- İncirlik Location within Turkey
- Coordinates: 36°59′10″N 35°26′03″E﻿ / ﻿36.98611°N 35.43417°E
- Country: Turkey
- Region: Cilicia
- Province: Adana
- District: Sarıçam
- Elevation: 60 m (200 ft)

Population (2022)
- • Total: 15,763
- Time zone: UTC+3 (TRT)
- Area code: 0322

= İncirlik =

İncirlik (/tr/) is a town and former municipality in the Sarıçam district of Adana Province in southern Turkey, 8 km (5 mi) east of the centre of Adana. Its population is 15,763 (2022).

==Climate==

Climate data for İncirlik (2000-2023)
| Month | Jan | Feb | Mar | Apr | May | Jun | Jul | Aug | Sep | Oct | Nov | Dec | Year |
| Daily mean °C (°F) | 9.8 (49.6) | 11.2 (52.2) | 14.0 (57.2) | 17.8 (64.0) | 21.8 (71.2) | 25.7 (78.3) | 28.8 (83.8) | 29.4 (84.9) | 26.7 (80.1) | 22.6 (72.7) | 16.5 (61.7) | 11.7 (53.1) | 19.7 (67.4) |
| Average precipitation mm (inches) | 117.97 (4.64) | 80.99 (3.19) | 71.24 (2.80) | 50.06 (1.97) | 50.95 (2.01) | 16.22 (0.64) | 6.21 (0.24) | 5.96 (0.23) | 16.35 (0.64) | 31.13 (1.23) | 59.52 (2.34) | 116.44 (4.58) | 623.04 (24.51) |
| Average precipitation days (≥ 0.1mm) | 10.8 | 9.8 | 9.4 | 8.8 | 6.5 | 2.2 | 0.9 | 0.9 | 3.2 | 5.4 | 6.3 | 9.0 | 73.2 |
Source: Meteomanz

== Governance ==
İncirlik municipality was established within the Yüreğir district in 1971. In 2008, it became part of the newly created district of Sarıçam and was incorporated into the municipality of Sarıçam as the three meighbourhoods Hürriyet, Kemalpaşa and Yenimahalle.

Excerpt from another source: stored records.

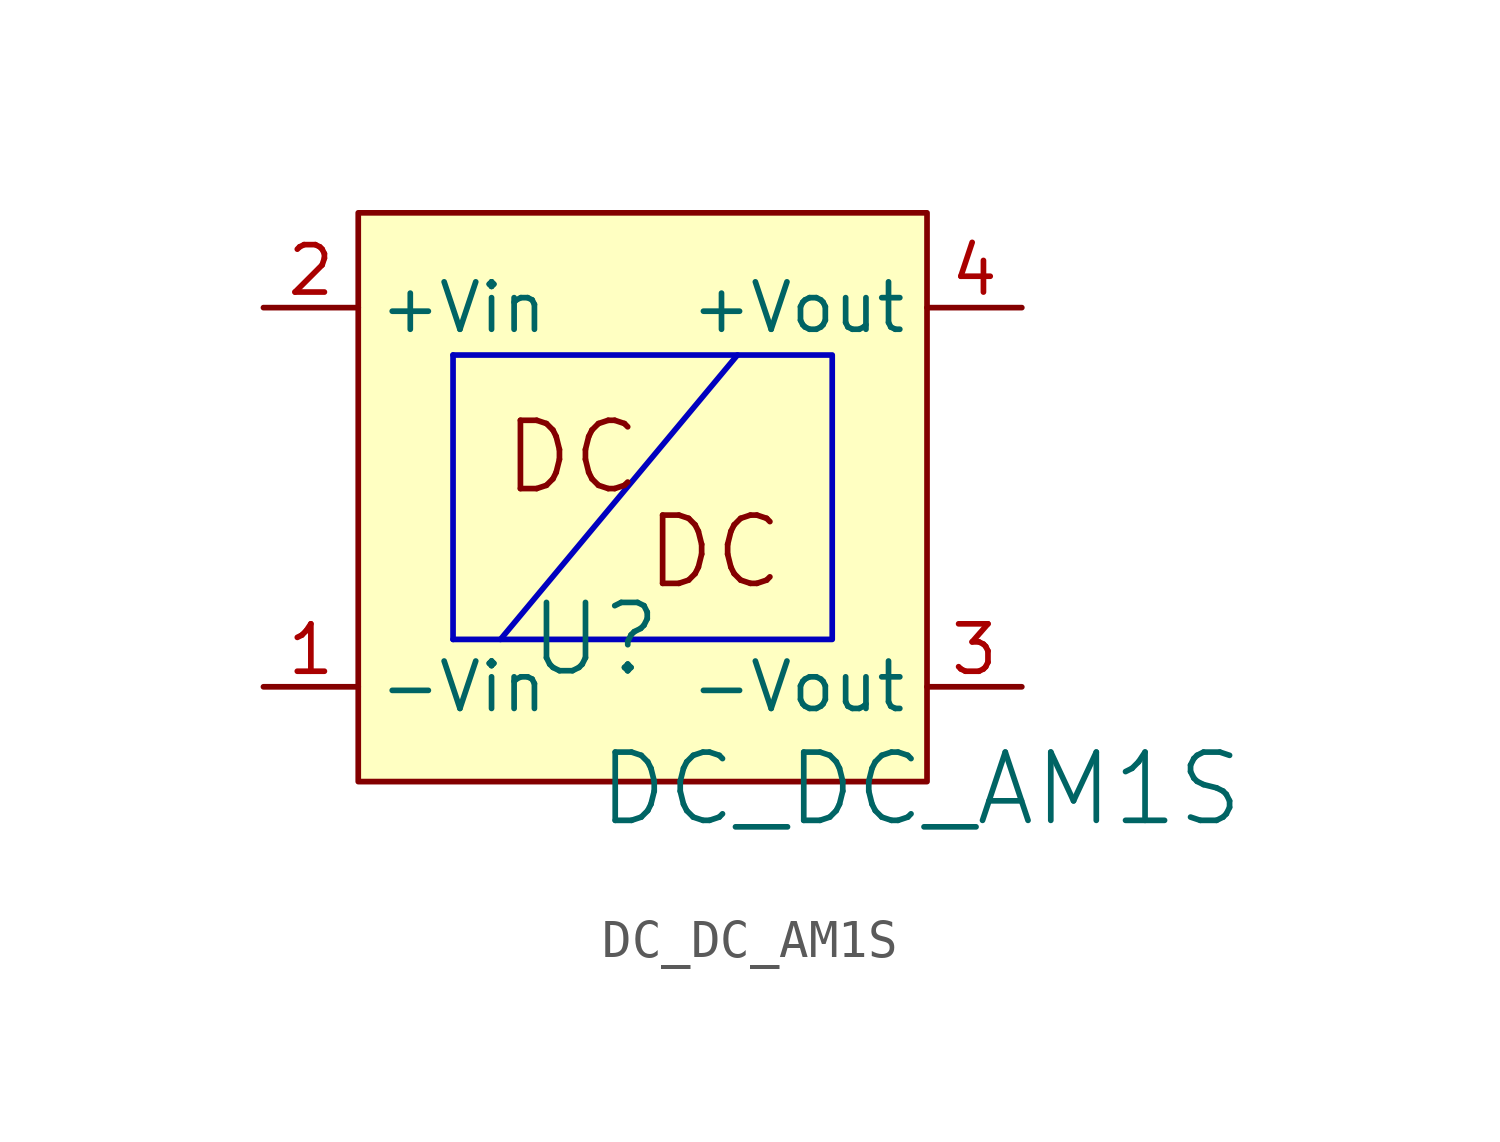
<source format=kicad_sym>
(kicad_symbol_lib
  (version 20241209)
  (generator "kicad_symbol_editor")
  (generator_version "9.0")
  (symbol "DC_DC_AM1S"
    (property "Reference" "U"
      (at -1.27 1.27 0)
      (effects (font (size 1.829 1.829))))
    (property "Value" "DC_DC_AM1S"
      (at -1.27 -3.81 0)
      (effects (font (size 1.829 1.829)) (justify left bottom)))
    (symbol "DC_DC_AM1S_1_0"
      (polyline (pts (xy -7.62 -2.54) (xy -7.62 12.7) (xy 7.62 12.7) (xy 7.62 -2.54) (xy -7.62 -2.54)) (stroke (width 0) (type solid)) (fill (type none)))
      (polyline (pts (xy -5.08 8.89) (xy -5.08 1.27)) (stroke (width 0) (type solid) (color 0 0 191 1)) (fill (type none)))
      (polyline (pts (xy -5.08 8.89) (xy 5.08 8.89) (xy 5.08 1.27) (xy -5.08 1.27)) (stroke (width 0) (type solid) (color 0 0 191 1)) (fill (type none)))
      (polyline (pts (xy -3.81 1.27) (xy 2.54 8.89)) (stroke (width 0) (type solid) (color 0 0 191 1)) (fill (type none)))
      (rectangle (start 7.62 12.7) (end -7.62 -2.54) (stroke (width 0.025) (type solid) (color 128 0 0 1)) (fill (type background)))
      (text "DC" (at -3.81 5.08 0) (effects (font (size 1.829 1.829)) (justify left bottom)))
      (text "DC" (at 0 2.54 0) (effects (font (size 1.829 1.829)) (justify left bottom)))
      (pin passive line (at -10.16 10.16 0) (length 2.54) (name "+Vin" (effects (font (size 1.27 1.27)))) (number "2" (effects (font (size 1.27 1.27)))))
      (pin passive line (at -10.16 0 0) (length 2.54) (name "-Vin" (effects (font (size 1.27 1.27)))) (number "1" (effects (font (size 1.27 1.27)))))
      (pin passive line (at 10.16 10.16 180) (length 2.54) (name "+Vout" (effects (font (size 1.27 1.27)))) (number "4" (effects (font (size 1.27 1.27)))))
      (pin passive line (at 10.16 0 180) (length 2.54) (name "-Vout" (effects (font (size 1.27 1.27)))) (number "3" (effects (font (size 1.27 1.27))))))))
</source>
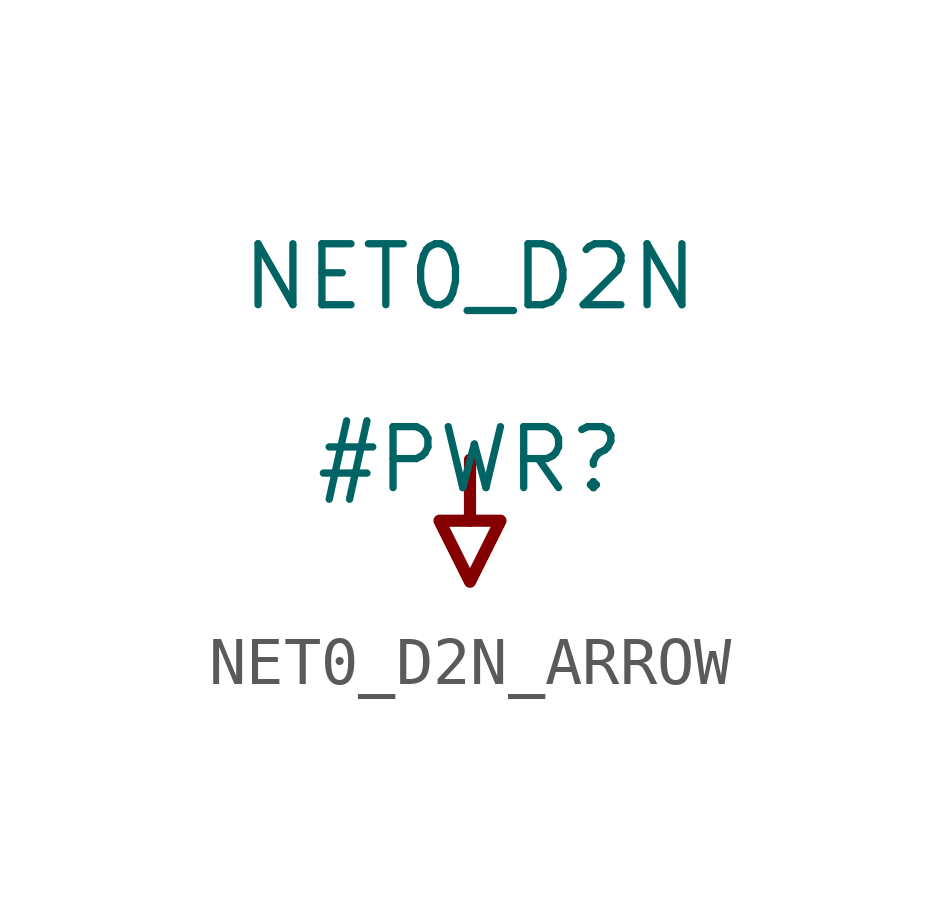
<source format=kicad_sym>
(kicad_symbol_lib
  (version 20231120)
  (generator "kicad_symbol_editor")
  (generator_version "8.0")
  (symbol "NET0_D2N_ARROW"
    (power)
    (property "Reference" "#PWR"
      (at 0 0 0)
      (effects (font (size 1.27 1.27))))
    (property "Value" "NET0_D2N"
      (at 0 3.81 0)
      (effects (font (size 1.27 1.27))))
    (symbol "NET0_D2N_ARROW_0_0"
      (polyline (pts (xy 0 0) (xy 0 -1.27)) (stroke (width 0.254) (type solid)) (fill (type none)))
      (polyline (pts (xy -0.635 -1.27) (xy 0.635 -1.27) (xy 0 -2.54) (xy -0.635 -1.27)) (stroke (width 0.254) (type solid)) (fill (type none)))
      (pin power_in line (at 0 0 0) (length 0) hide (name "NET0_D2N" (effects (font (size 1.27 1.27)))) (number "" (effects (font (size 1.27 1.27))))))))
</source>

Each neighbourhood is administered by the Muhtar and the Seniors Council.

== Economy ==
İncirlik's economy is mainly agriculture and manufacturing. The major institution in İncirlik is NATO's Incirlik Air Base.

== Transport ==
İncirlik railway station, opened in 1912, is currently served by two regional lines and one long-distance line.

Adana Metropolitan Municipality Bus Department (ABBO) has bus routes from downtown Adana to İncirlik. İncirlik Minibus Co-operative also conducts local transport from downtown.